If you’d have asked me even a month ago if I thought I’d ever feel anything for the latter two, I’d have laughed in your face.
But here we are.
One broken woman.
Three very dangerous men.
What could possibly go wrong?
Lowering the pen, I close the notebook feeling… lighter, I guess
My feelings over the past three weeks have been nothing but a roller coaster. They’ve been up, down, and thrown all around. I’ve been incredibly high and also unbelievably low.
But figuring out how I feel about my men has helped to settle something inside me.
I’ll always love Mav, that has never been in question.
But the magnetism I felt toward JD from early on in my time here, and the irritation and anger toward Reid, even if much of it was faked, have all smoothed out into one overriding feeling.
It’s as overwhelming as it is surprising.
But also, it feels like the most natural thing in the world.
When we’re together, everything feels right.
Even if I do want to throttle them with my bare hands.
Turning my attention back to my sleeping husband, I watch him as the rain continues to hit the window behind him.
I try to imagine him standing up to Reid and JD back at the safe house, telling them that they were wrong for wanting to keep me in the dark.
Just a few weeks ago, any kind of rational conversation among the three of them would be unbelievable. But now, despite the discussion not going Mav’s way, I know that Reid, in some capacity at least, would have listened.
I sit there for the longest time with my head spinning, but thankfully, as the time passes, my anger and fear continue to lessen.

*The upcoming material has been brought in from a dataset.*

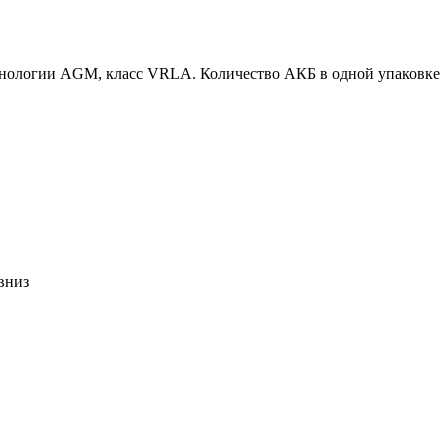
ехнологии AGM, класс VRLA. Количество АКБ в одной упаковке
вниз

Eventually, my need to get something to eat and drink gets the better of me, and I’m forced to abandon my notebook and pen on the table and slip out of the room.

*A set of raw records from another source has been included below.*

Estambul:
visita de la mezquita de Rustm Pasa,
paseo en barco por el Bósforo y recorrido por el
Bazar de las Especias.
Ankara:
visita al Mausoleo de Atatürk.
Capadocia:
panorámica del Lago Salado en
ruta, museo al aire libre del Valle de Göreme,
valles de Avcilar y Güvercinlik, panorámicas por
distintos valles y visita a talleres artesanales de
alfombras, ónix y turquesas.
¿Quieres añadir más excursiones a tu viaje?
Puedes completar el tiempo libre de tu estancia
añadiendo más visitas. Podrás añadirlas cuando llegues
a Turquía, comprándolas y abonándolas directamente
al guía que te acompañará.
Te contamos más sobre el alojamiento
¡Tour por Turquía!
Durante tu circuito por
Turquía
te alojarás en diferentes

Halfway down the stairs, the comforting scent of Reid’s cooking fills my nose and it makes my stomach growl.
Eating with everyone in the safe house feels like a lifetime ago now.
The rich tomatoey scent only gets stronger as I approach the kitchen and the growing volume of voices.
Reid, JD, and Aubrey banter back and forth, all of them giving as good as they get and laughing all the while.
The sounds of their happiness make the hairs on the back of my neck lift.
I step into the doorway unnoticed, allowing me a rare few seconds to study these mind-blowing people in their relaxed state.
My heart thumps against my ribs as I run my eyes over Reid and JD, who are sitting on the same couch, both laughing with wide smiles on their faces.
Any evidence of the recent stress and drama they’ve been through has been momentarily banished as they enjoy themselves.
It’s mesmerizing.
I don’t move. Hell, I don’t think I even breathe as I watch them, but something alerts Griff to my presence and he turns his dark eyes on me.
My breath catches as his lips twitch in greeting.